| Data for this task |
______________________________

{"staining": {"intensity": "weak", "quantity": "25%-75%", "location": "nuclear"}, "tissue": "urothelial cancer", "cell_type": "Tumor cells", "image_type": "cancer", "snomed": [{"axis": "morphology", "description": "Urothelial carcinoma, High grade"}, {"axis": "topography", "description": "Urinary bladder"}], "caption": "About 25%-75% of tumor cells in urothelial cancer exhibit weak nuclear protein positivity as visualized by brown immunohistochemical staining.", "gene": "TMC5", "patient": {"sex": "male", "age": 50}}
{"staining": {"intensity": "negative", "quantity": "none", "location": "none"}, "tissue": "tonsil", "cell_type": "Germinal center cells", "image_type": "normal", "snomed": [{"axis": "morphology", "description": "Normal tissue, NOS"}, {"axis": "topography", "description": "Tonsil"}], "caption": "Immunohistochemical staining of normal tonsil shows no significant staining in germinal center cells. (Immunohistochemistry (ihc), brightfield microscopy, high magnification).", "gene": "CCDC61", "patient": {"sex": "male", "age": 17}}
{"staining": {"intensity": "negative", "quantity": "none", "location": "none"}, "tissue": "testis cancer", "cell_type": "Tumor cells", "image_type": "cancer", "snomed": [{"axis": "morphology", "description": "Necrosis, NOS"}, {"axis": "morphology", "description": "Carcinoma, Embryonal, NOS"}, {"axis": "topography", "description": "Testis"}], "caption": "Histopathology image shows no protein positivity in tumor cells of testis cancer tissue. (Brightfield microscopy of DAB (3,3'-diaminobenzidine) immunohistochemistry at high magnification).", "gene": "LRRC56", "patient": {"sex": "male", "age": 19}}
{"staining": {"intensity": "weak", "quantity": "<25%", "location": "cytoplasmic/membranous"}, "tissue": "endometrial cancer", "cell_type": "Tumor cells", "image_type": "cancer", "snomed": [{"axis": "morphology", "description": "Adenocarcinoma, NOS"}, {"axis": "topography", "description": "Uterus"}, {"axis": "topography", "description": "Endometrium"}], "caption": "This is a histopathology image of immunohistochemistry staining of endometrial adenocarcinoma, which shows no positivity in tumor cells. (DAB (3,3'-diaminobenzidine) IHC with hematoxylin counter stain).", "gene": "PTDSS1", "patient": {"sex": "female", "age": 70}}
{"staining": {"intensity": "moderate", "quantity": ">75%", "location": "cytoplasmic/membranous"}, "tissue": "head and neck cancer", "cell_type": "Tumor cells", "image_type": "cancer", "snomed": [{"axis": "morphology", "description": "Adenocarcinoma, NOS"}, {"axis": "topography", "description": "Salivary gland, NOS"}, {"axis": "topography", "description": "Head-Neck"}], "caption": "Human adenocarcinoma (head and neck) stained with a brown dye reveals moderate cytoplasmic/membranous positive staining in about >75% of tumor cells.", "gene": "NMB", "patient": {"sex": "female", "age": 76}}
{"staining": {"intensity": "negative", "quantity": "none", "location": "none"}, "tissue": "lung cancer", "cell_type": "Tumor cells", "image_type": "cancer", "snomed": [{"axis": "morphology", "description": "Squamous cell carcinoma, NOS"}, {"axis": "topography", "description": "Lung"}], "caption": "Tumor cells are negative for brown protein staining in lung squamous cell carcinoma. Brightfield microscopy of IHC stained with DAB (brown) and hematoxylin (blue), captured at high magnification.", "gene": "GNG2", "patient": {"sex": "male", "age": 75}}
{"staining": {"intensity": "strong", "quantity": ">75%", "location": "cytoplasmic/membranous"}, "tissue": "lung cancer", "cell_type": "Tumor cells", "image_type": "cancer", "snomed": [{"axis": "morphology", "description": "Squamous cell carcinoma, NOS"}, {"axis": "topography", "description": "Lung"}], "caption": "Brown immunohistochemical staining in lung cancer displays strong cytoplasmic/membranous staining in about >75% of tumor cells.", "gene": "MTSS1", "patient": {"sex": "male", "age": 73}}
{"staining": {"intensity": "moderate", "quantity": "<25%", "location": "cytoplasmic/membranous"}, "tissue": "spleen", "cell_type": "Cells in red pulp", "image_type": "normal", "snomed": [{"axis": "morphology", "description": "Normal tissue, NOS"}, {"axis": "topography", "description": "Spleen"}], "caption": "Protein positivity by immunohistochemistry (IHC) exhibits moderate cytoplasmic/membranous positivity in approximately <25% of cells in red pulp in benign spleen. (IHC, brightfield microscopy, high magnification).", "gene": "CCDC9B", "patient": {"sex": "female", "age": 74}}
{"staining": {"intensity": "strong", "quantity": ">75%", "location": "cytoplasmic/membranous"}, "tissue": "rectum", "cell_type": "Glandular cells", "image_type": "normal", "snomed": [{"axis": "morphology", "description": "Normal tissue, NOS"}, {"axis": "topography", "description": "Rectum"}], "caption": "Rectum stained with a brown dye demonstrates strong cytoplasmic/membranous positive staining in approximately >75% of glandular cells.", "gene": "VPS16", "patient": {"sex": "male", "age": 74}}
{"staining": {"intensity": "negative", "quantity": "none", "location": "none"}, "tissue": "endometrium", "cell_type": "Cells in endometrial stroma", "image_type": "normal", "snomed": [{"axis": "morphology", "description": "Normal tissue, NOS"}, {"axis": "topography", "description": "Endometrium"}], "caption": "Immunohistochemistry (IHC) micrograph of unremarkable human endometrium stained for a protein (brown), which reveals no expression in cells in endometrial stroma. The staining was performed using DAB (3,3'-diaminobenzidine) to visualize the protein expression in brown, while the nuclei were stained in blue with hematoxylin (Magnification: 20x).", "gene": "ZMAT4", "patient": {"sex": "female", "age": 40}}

______________________________

Using the data above, reproduce exactly the lines from the line that contains "staining of normal" through the line that contains "image shows no", including both.

{"staining": {"intensity": "negative", "quantity": "none", "location": "none"}, "tissue": "tonsil", "cell_type": "Germinal center cells", "image_type": "normal", "snomed": [{"axis": "morphology", "description": "Normal tissue, NOS"}, {"axis": "topography", "description": "Tonsil"}], "caption": "Immunohistochemical staining of normal tonsil shows no significant staining in germinal center cells. (Immunohistochemistry (ihc), brightfield microscopy, high magnification).", "gene": "CCDC61", "patient": {"sex": "male", "age": 17}}
{"staining": {"intensity": "negative", "quantity": "none", "location": "none"}, "tissue": "testis cancer", "cell_type": "Tumor cells", "image_type": "cancer", "snomed": [{"axis": "morphology", "description": "Necrosis, NOS"}, {"axis": "morphology", "description": "Carcinoma, Embryonal, NOS"}, {"axis": "topography", "description": "Testis"}], "caption": "Histopathology image shows no protein positivity in tumor cells of testis cancer tissue. (Brightfield microscopy of DAB (3,3'-diaminobenzidine) immunohistochemistry at high magnification).", "gene": "LRRC56", "patient": {"sex": "male", "age": 19}}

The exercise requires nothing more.